The latest generation of cards are not able to saturate an 8 gb/s lane but will fill a 4 gb/s lane resulting in bottlenecking. (I'm unsure about the 7990 and 690 since they are not out yet)
If you take a look at the wiki for the
1155 and
2011 sockets you will see that they have the following lanes available:
x68 = PCI-e 2 x16 (total = 8 gb/s)
z77 = PCI-e 3 x16 (total = 16 gb/s)
x79 = PCI-e 3 x40 (total = 40 gb/s)
This means that if anyone is running a single 680/79xx card then a standard z68 mobo will be fine. However if you sli/xf on a x68 then the bandwidth would drop to 4 gb/s per lane which is potentially limiting the gpus depending on the game.
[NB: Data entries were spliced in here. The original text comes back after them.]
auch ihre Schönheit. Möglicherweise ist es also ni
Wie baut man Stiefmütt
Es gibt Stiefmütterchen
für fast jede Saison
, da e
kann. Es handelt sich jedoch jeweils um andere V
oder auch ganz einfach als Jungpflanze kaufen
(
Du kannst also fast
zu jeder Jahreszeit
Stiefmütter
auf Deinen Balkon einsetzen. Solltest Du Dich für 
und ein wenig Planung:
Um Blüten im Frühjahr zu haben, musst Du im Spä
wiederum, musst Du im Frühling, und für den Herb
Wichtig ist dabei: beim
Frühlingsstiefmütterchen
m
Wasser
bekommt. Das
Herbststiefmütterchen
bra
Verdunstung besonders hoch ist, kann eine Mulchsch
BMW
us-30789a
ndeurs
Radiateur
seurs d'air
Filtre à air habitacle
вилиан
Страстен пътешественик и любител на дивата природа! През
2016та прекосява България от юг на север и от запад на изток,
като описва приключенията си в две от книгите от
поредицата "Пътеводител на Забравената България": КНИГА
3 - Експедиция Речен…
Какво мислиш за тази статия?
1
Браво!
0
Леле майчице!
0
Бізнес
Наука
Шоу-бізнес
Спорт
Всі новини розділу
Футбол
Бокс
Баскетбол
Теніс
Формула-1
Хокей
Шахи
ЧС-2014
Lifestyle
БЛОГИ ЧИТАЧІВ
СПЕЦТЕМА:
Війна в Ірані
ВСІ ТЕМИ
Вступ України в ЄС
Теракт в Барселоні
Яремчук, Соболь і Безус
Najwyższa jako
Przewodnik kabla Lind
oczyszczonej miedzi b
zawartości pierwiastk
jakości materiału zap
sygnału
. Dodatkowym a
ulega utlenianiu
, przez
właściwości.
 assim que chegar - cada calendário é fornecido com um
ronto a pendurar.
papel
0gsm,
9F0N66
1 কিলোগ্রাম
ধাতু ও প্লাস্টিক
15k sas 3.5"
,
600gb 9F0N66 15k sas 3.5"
A z77 board with a IB processor supports PCI-e 3.0 so it's basically two z68s so you can run 2 x8 lanes each feeding 8 gb/s to 2x gpus.
An x79 is therefore only necessary if you are running more than 2 gpus and it will
theorectically handle 5 gpus in sli/xf providing plenty of 8gb/s slots.
So there you have it, if you are running the latest gen gpus:
x68/i5 SB for single gpu.
z77/i5 IB for dual gpus.
x79/lga2011 for more than 2 gpus.
More info here
As for quad channel memory - well that allows you to put more RAM on the mobo, simple as that. Gamers only need 8gb though which all these support. RAM speed is irrelevent to gaming as well.